Amazone hat ein gutes Geschäftsjahr 2018 erlebt. Der Hersteller profitierte nach eigenen Angaben von seiner starken Wettbewerbsstellung auf wichtigen Exportmärkten. Bei einem Exportanteil von rund 80 % entwickelte sich das Geschäft in Deutschland, Frankreich, Japan, Spanien, Ungarn sowie in Irland sehr positiv. Auch in den wichtigen Landtechnikmärkten Polen und Russland wurden 2018 stabile Umsätze erzielt. Der Umsatz stieg auf den Rekordwert von 481 Mio. €. Im Vergleich zum Vorjahr (457 Mio. €) entspricht das einem Wachstum von 5,3 %. 

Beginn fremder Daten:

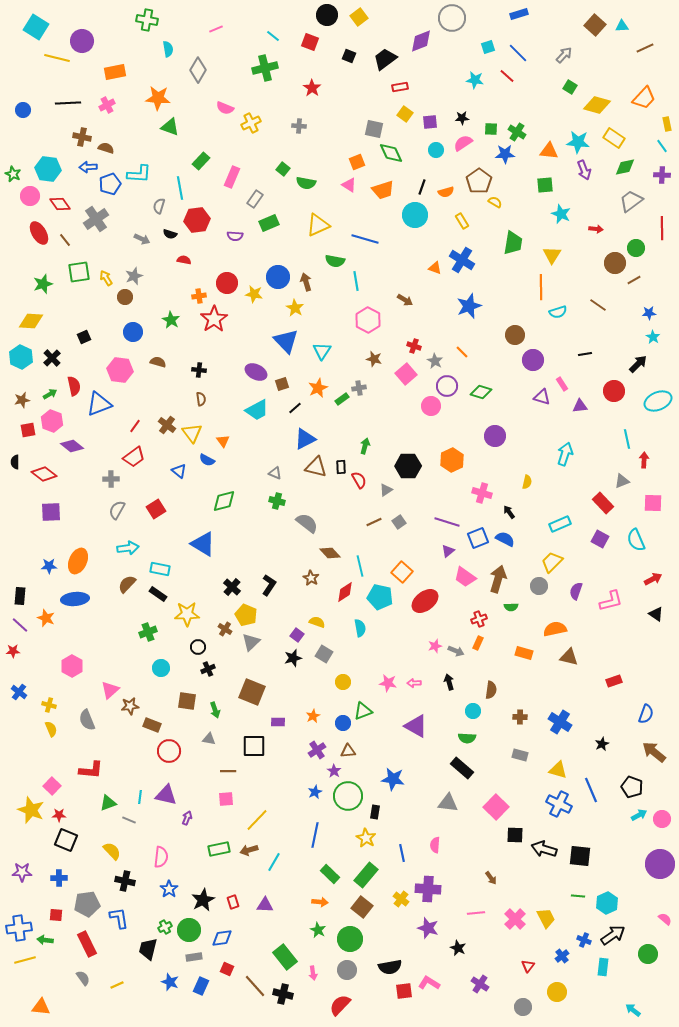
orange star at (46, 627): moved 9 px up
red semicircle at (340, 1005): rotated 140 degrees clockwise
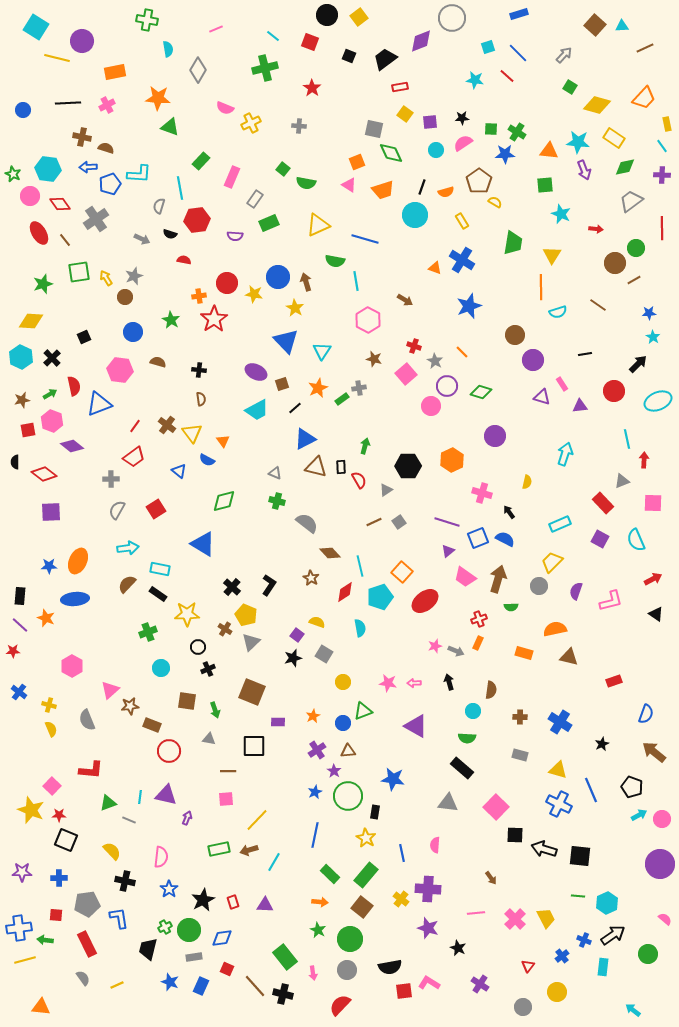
cyan pentagon at (380, 597): rotated 30 degrees counterclockwise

Insgesamt sind zum Jahresbeginn 2019 rund 1.900 Mitarbeiter bei Amazone einschließlich des neuen Standortes in Bramsche und des zum Jahreswechsel übernommenen Tochterunternehmens Schmotzer Hacktechnik beschäftigt, darunter 130 Auszubildende. In die Bereiche Forschung und Entwicklung hat das Unternehmen mehr als 7 % des Umsatzes investiert. 

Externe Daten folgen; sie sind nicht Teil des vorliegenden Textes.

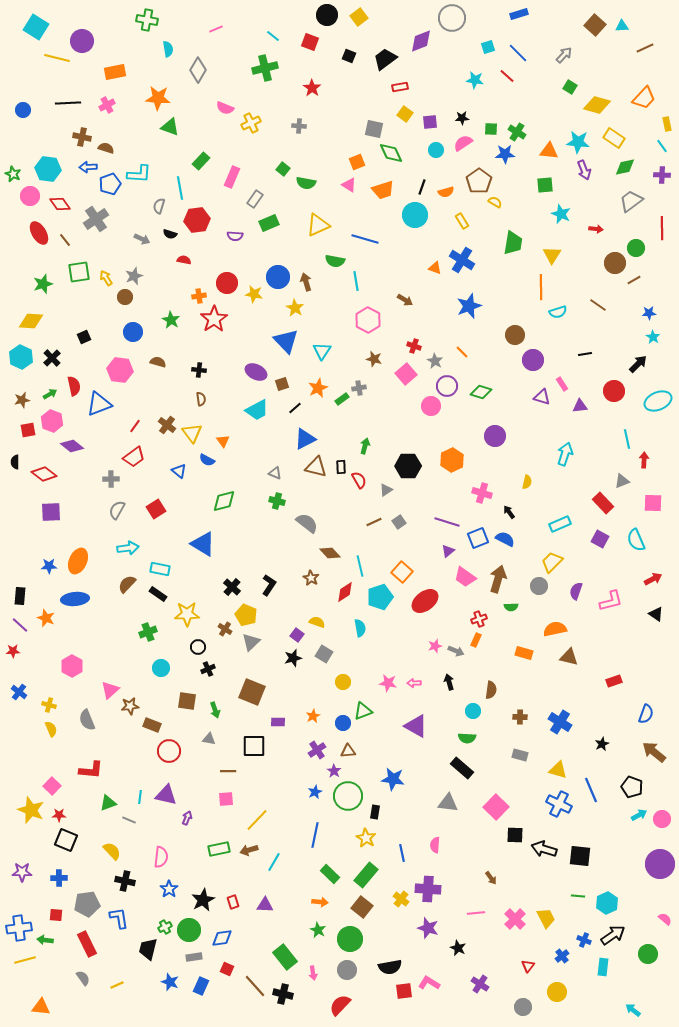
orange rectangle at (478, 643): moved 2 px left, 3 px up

Das im Herbst 2016 durch den Zukauf der Pflugfabrik von Firma Vogel & Noot erheblich erweiterte Pflugprogramm hat sich nach Unternehmensangabe im Praxiseinsatz bewährt und im Markt schnell etablieren können. „Mit weiteren Innovationen und durch die Übernahme der Hacktechnik von Firma Schmotzer werden wir unsere Position als Spezialist für den Intelligenten Pflanzenbau weiter ausbauen. Die Kombination der Hacktechnik mit der Flüssigdüngung und der gezielten oder selektiven Pflanzenschutzanwendung im selben Arbeitsgang eröffnet der Praxis künftig weitere Möglichkeiten zur Optimierung des Ackerbaus“ sagten die Amazone-Geschäftsführer Christian Dreyer und Dr. Justus Dreyer. 

Als wichtigstes Ereignis für den Ausbau der Amazonen-Werke wurde im November 2018 der erste Neubau am neu gegründeten Standort Bramsche eingeweiht. Auf dem insgesamt 24 Hektar großen Gelände hat Amazone in einem ersten Schritt Montage- und Lagerhallen mit insgesamt 16.000 m² Grundfläche und ein Verwaltungsgebäude errichtet. Das Investitionsvolumen dieser Baumaßnahme umfasst rund 16 Mio. €. Das neue Werk wurde als Fabrik der kurzen Wege für eine variantenreiche Großmaschinenproduktion konzipiert. In Ergänzung zu den Werken in Gaste und Leeden werden damit die Fertigungskapazitäten rund um den Stammsitz ausgebaut. Gleichzeitig wird eine Gesamtoptimierung der Logistik in den drei Werken realisiert.

Für die Agritechnica 2019 kündigen die Amazone-Geschäftsführer neben weiteren Neuheiten in den verschiedenen Sparten unter dem Schlüsselbegriff "Amazone 4.0" die Weiterentwicklung der Vernetzung der Maschinen und weiter verbesserte Serviceangebote an.